Scholastica had been ill and Benedict recommended she relax some of the strictures of her life so she could get stronger. She did so and was looking much better on this trip. However, as night began to fall she and her brother sang evening office together, ate an austere supper, and then talked until fairly late. When it came time to leave (Benedict's Rule strictly forbade staying away from the monastery in this way overnight) Scholastica said to her brother: [[Please do not leave me tonight. . .Your presence brings me such comfort, and I hate to let you go. Stay with me, talking about the joys of heaven, until the sun rises in the morning.]]

Benedict was surprised she would ask him to break the Rule and told her that her request was completely impossible. Scholastica broke into tears and while weeping prayed about the matter. Immediately a storm began with rain so hard that Benedict and his companion monk could not even step outside. Benedict was angry at first and using the language of Adam to Eve in Genesis, demanded, "Woman, what have you done?" --- as though she had caused serious temptation to sin as Eve had done.

Scholastica answered her brother, " When I appealed to you you would not listen to me. So I turned to my God and he heard my prayer. You see, you cannot leave me now even if you still wanted to!" Benedict realized he must have made a mistake and then spent some time wondering why God would will he honor Scholastica's whim over his own greater duty.
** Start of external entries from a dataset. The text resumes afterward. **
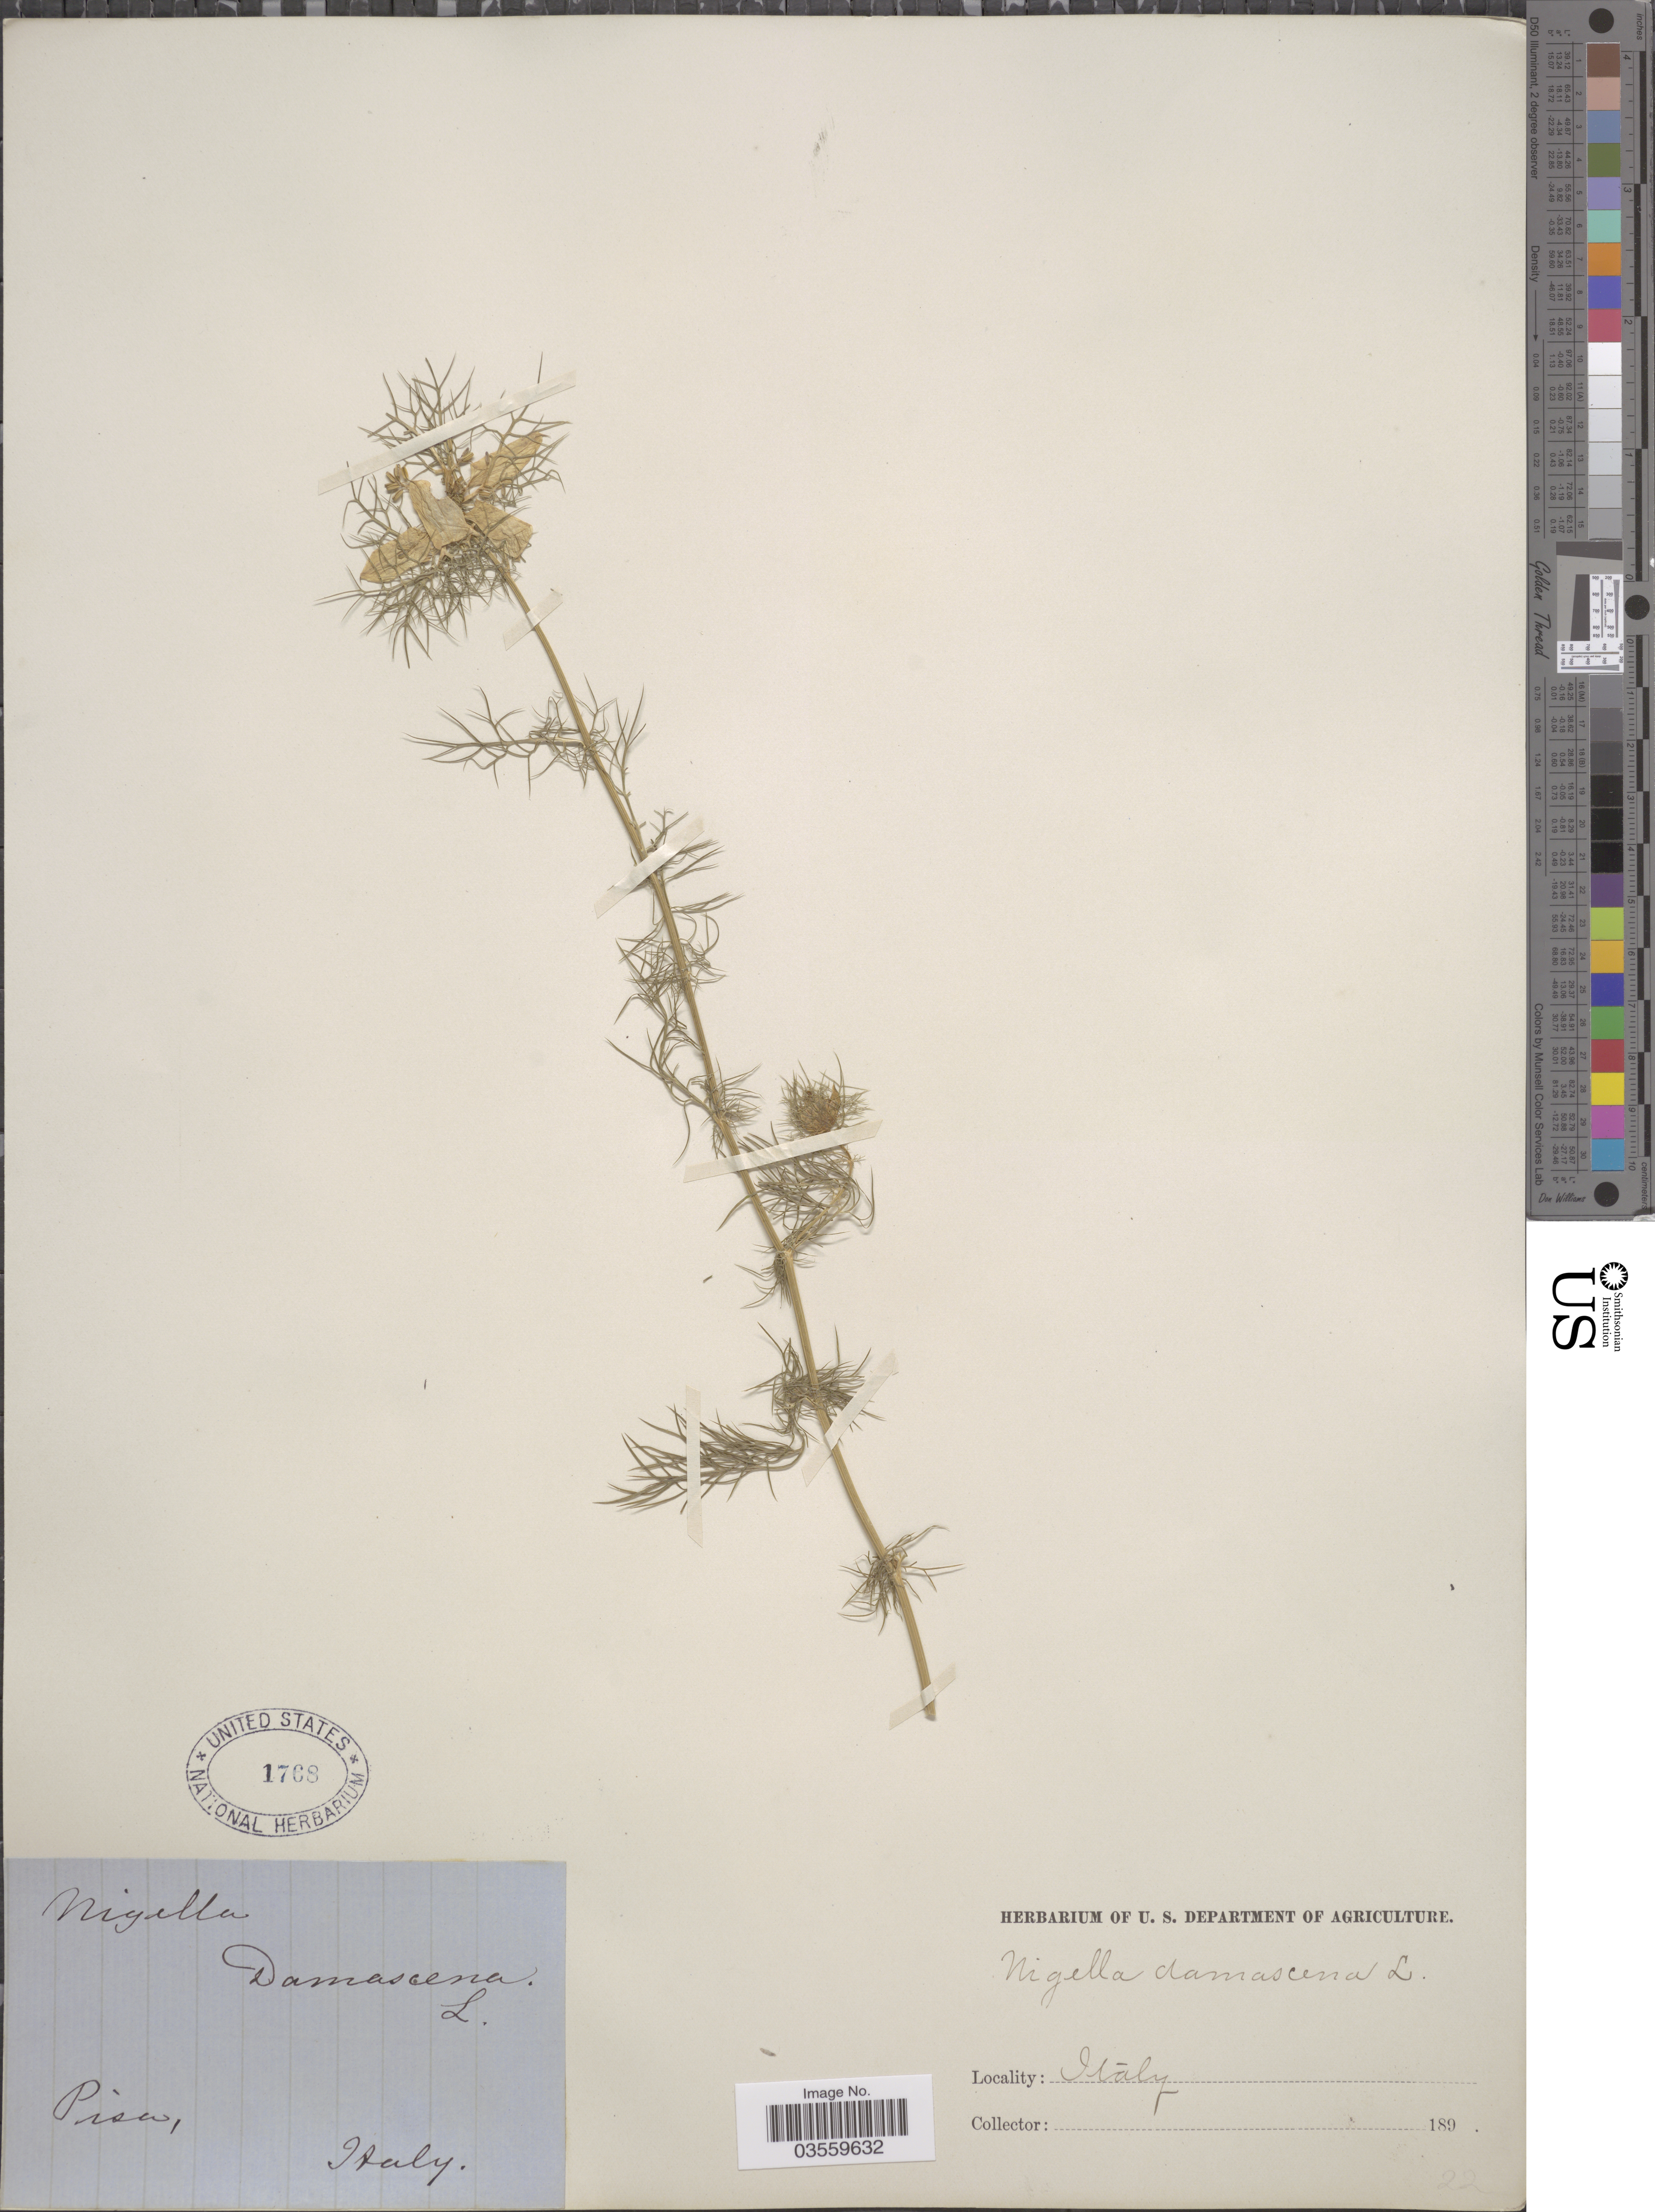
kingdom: Plantae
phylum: Tracheophyta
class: Magnoliopsida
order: Ranunculales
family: Ranunculaceae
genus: Nigella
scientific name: Nigella damascena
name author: L.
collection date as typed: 189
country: Italy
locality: Pise.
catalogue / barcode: US 1768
When he reflected on all of this he realized that staying truly was God's will and that his own heart was cramped by duty in comparison with her heart moved by love. They stayed together that night, kept vigil, and Benedict's own heart was changed by all they shared. Scholastica died just a few days later.

We can draw a number of lessons from this story, but the primacy of love over duty is one of the more important ones. Meanwhile I have received a number of responses to my request for feedback on the question of hermits and home visits and will be posting those in the next day or so. The responses are wonderful and freshly insightful!